A prática tem demonstrado que, infelizmente, as previsões
pessimistas da teoria matemática acerca da dificuldade de
eliminar doenças transmissíveis, têm-se revelado
correctas. Em Portugal, doenças como o sarampo, difteria,
tosse convulsa, poliomielite etc., baixaram drásticamente
a sua incidência depois da implementação da
vacinação, mas não se podem ainda considerar
eliminadas. A teoria matemática prevê que, quando a
doença não é eliminada pela vacinação,
verifica-se que:
1. A incidência média
da doença baixa drásticamente. Muitos susceptíveis,
potenciais candidatos a apanhar a doença, são imunizados
e directamente retirados do processo de transmissão, tornando
o número de “substitutos” mais baixo, embora
R0 não se altere (ver Dinâmica
de doenças transmissiveis e R0
).
2. A idade média em que a doença
é apanhada (A) torna-se mais elevada. De facto, se há
menos casos de doença a circular, a probabilidade de um indivíduo
susceptível encontrar a doença diminui e, por isso,
o tempo médio que decorre desde ele nascer até encontrar
a doença aumenta.

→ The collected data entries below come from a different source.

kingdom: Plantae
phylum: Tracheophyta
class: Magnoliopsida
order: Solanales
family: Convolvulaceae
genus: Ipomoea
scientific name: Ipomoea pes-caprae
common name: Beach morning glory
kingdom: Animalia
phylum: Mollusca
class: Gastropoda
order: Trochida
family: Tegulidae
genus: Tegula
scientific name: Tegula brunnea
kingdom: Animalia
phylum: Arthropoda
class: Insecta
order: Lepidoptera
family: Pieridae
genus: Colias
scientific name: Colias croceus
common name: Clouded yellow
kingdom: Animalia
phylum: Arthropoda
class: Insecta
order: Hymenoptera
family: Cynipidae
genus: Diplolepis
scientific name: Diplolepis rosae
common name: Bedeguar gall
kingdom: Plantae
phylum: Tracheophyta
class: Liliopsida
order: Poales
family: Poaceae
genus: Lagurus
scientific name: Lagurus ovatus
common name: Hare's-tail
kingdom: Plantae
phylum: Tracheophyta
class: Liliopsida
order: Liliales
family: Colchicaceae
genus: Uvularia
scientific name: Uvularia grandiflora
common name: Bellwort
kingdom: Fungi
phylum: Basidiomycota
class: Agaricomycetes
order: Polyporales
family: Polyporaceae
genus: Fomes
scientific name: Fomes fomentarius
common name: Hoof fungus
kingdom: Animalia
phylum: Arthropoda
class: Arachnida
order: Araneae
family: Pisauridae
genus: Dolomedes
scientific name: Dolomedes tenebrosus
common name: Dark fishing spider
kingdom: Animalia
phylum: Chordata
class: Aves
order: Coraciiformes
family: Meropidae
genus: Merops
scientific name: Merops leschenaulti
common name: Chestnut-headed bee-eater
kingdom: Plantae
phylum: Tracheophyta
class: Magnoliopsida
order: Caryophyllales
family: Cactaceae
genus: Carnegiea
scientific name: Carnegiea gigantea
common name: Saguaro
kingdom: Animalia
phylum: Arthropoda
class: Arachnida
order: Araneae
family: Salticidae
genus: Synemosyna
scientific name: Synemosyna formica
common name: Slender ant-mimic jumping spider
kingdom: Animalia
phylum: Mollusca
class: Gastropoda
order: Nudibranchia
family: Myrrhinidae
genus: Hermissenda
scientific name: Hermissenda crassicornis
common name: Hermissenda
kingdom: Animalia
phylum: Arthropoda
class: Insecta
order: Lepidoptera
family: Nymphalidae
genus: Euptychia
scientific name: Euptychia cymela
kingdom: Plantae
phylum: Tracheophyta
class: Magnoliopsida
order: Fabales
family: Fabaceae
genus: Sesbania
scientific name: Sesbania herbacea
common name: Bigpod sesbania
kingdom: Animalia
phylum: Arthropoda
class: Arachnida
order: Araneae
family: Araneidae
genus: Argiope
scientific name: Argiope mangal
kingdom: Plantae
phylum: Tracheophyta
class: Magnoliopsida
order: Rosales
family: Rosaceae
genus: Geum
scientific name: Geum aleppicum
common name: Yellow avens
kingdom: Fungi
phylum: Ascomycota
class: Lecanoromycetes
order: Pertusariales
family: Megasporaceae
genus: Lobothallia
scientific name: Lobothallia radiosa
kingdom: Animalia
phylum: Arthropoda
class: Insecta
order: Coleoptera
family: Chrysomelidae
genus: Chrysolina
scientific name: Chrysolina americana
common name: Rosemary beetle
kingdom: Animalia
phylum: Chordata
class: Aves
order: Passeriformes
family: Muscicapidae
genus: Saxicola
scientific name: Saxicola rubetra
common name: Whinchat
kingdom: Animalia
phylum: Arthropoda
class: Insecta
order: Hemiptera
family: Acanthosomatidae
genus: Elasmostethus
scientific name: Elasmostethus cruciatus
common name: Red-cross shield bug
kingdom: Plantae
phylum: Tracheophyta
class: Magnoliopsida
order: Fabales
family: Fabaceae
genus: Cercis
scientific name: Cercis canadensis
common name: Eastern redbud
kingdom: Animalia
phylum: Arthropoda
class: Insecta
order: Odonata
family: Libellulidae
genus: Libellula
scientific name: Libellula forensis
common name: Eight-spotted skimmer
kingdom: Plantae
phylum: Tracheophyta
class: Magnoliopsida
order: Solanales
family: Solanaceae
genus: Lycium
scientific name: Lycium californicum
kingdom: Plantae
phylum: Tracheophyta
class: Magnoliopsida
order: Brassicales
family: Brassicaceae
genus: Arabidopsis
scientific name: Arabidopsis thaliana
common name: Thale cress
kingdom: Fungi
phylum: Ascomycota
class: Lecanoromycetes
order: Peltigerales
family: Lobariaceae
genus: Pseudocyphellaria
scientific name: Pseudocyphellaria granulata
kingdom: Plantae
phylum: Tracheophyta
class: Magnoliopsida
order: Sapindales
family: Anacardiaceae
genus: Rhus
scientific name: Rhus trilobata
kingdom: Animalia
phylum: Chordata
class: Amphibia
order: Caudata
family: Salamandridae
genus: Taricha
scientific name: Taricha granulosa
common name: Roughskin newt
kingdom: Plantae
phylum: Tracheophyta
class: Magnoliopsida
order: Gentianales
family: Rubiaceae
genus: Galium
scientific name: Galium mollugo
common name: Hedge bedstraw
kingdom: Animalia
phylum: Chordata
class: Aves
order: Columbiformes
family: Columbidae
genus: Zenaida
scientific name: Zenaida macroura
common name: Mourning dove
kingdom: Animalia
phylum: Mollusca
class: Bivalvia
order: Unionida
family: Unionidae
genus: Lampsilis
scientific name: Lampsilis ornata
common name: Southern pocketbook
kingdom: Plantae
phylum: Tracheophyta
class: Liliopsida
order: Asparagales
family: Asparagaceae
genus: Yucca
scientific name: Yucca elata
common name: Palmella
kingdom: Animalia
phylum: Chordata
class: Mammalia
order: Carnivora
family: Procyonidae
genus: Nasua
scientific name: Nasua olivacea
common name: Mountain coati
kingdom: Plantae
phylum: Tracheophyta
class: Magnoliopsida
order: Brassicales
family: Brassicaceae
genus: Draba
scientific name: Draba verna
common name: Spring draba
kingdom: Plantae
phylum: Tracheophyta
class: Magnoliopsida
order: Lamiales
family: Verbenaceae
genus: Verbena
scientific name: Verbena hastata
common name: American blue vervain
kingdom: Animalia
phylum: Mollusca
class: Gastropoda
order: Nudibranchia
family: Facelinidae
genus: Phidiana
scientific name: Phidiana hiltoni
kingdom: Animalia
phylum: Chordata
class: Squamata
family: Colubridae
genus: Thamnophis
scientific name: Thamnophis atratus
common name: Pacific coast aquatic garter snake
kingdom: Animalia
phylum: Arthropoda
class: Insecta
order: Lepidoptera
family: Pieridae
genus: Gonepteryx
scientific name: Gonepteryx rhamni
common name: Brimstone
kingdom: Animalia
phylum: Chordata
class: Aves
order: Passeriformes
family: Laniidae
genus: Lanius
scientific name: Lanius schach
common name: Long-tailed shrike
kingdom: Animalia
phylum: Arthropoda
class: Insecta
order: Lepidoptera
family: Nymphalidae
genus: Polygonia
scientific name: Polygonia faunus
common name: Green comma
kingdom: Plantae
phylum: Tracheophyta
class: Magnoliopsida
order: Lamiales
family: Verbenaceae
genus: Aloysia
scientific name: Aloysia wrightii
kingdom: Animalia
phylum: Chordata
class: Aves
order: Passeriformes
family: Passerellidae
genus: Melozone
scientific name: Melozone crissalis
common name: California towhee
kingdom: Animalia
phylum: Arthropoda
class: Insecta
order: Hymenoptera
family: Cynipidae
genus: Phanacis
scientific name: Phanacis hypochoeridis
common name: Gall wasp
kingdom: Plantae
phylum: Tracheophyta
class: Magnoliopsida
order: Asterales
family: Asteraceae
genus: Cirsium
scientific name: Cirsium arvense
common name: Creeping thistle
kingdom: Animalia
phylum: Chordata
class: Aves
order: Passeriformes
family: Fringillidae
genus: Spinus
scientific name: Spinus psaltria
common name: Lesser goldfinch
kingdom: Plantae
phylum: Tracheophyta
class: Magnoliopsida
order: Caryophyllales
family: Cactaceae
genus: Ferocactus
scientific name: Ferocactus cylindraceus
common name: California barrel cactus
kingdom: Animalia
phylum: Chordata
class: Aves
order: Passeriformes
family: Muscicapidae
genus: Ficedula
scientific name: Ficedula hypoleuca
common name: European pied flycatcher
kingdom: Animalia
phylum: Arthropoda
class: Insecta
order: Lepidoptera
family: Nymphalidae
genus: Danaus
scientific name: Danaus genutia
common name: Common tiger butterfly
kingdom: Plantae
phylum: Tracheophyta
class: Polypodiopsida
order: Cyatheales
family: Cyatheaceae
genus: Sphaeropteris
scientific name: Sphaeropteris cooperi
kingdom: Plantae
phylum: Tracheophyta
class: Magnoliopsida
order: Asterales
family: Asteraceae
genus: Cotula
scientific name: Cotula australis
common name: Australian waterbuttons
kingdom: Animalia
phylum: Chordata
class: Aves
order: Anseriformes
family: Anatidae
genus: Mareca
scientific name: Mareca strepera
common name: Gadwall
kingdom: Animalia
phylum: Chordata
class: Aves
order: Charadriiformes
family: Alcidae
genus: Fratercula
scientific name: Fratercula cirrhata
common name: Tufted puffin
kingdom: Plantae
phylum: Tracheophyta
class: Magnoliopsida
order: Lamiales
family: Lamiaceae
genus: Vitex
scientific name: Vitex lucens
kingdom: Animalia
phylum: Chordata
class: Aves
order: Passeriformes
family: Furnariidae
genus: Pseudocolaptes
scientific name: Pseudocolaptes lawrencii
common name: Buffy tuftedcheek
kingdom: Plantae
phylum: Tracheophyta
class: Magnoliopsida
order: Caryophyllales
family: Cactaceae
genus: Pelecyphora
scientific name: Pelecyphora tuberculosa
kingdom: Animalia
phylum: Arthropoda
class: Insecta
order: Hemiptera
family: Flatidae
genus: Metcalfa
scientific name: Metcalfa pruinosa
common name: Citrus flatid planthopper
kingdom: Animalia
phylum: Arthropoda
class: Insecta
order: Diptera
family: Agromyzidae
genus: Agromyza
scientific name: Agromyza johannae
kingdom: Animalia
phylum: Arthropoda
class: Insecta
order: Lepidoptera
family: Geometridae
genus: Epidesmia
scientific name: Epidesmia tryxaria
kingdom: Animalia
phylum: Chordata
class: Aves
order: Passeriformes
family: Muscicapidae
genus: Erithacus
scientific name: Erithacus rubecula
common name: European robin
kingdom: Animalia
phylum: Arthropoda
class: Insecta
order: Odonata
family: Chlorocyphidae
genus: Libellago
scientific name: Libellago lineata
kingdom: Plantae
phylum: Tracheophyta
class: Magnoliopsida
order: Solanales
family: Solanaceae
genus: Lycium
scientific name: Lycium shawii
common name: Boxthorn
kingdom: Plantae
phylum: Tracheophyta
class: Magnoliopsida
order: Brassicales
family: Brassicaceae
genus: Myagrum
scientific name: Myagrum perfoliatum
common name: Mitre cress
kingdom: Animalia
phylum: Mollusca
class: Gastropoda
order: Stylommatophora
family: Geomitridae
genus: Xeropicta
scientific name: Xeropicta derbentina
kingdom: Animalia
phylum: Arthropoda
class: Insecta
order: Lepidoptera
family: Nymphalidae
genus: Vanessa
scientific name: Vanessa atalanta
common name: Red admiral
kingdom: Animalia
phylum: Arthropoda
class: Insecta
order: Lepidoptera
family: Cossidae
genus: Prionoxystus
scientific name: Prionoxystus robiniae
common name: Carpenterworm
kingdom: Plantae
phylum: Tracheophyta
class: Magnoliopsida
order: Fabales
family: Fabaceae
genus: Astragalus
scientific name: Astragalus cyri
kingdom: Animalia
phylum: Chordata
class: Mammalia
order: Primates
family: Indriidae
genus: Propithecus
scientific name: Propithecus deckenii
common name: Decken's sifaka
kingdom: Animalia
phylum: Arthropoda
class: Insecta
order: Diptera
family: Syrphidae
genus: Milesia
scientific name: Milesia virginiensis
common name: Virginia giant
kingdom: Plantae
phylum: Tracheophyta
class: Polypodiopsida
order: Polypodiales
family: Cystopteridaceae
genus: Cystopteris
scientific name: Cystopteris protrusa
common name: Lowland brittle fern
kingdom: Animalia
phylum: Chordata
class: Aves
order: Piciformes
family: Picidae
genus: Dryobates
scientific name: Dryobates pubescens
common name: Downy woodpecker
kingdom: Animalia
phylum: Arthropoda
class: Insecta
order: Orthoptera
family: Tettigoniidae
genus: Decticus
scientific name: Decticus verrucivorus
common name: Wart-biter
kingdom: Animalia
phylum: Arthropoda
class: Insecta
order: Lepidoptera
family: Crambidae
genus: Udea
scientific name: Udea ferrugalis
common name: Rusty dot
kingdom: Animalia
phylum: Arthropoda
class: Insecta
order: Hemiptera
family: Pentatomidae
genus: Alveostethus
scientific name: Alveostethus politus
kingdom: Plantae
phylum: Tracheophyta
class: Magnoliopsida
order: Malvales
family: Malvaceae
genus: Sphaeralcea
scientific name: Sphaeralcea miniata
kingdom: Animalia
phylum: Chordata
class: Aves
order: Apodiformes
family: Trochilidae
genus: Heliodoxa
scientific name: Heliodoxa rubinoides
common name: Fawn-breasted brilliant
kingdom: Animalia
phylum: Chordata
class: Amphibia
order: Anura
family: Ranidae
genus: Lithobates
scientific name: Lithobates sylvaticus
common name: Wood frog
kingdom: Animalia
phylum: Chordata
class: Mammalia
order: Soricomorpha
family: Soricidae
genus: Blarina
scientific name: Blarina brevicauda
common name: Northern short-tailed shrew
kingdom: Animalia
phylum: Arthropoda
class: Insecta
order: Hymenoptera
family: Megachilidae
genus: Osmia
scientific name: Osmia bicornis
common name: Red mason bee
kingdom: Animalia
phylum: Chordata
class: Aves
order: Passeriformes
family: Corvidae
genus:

Por exemplo, o sarampo que, antes da vacinação
era em média apanhado em Portugal por volta dos 5-6 anos,
passou a ser apanhado por volta dos 8-10 anos. Esta consequência
da vacinação tem por vezes consequências preversas.
Muitas doenças infantis são relativamente benignas
quando apanhadas muito cedo na vida, mas a probabilidade de originarem
complicações severas aumenta com a idade. Pode-se
assim cair numa situação em que há muito menos
casos de doenças por ano, mas a percentagem de casos com
complicações sérias aumenta.
3. Se a doença exibia epidemias
regulares antes da vacinação, deve continuar a exibi-las.
Porém, o periodo inter-epidémico (T) deve aumentar
depois de se implementar a vacinação. Para compreender
porquê, basta recordar que A entra na equação
que permite calcular o valor de T (ver Epidemias). Como A aumenta
(ponto 2. acima), T também aumenta.
Por exemplo, existe evidência de que antes da vacinação
ocorriam epidemias de sarampo em Portugal aproximadamente de 2 em
2 ou de 3 em 3 anos. Desde a vacinação, as epidemias
têm ocorrido entre nós de 4 em 4 ou de 5 em 5 anos.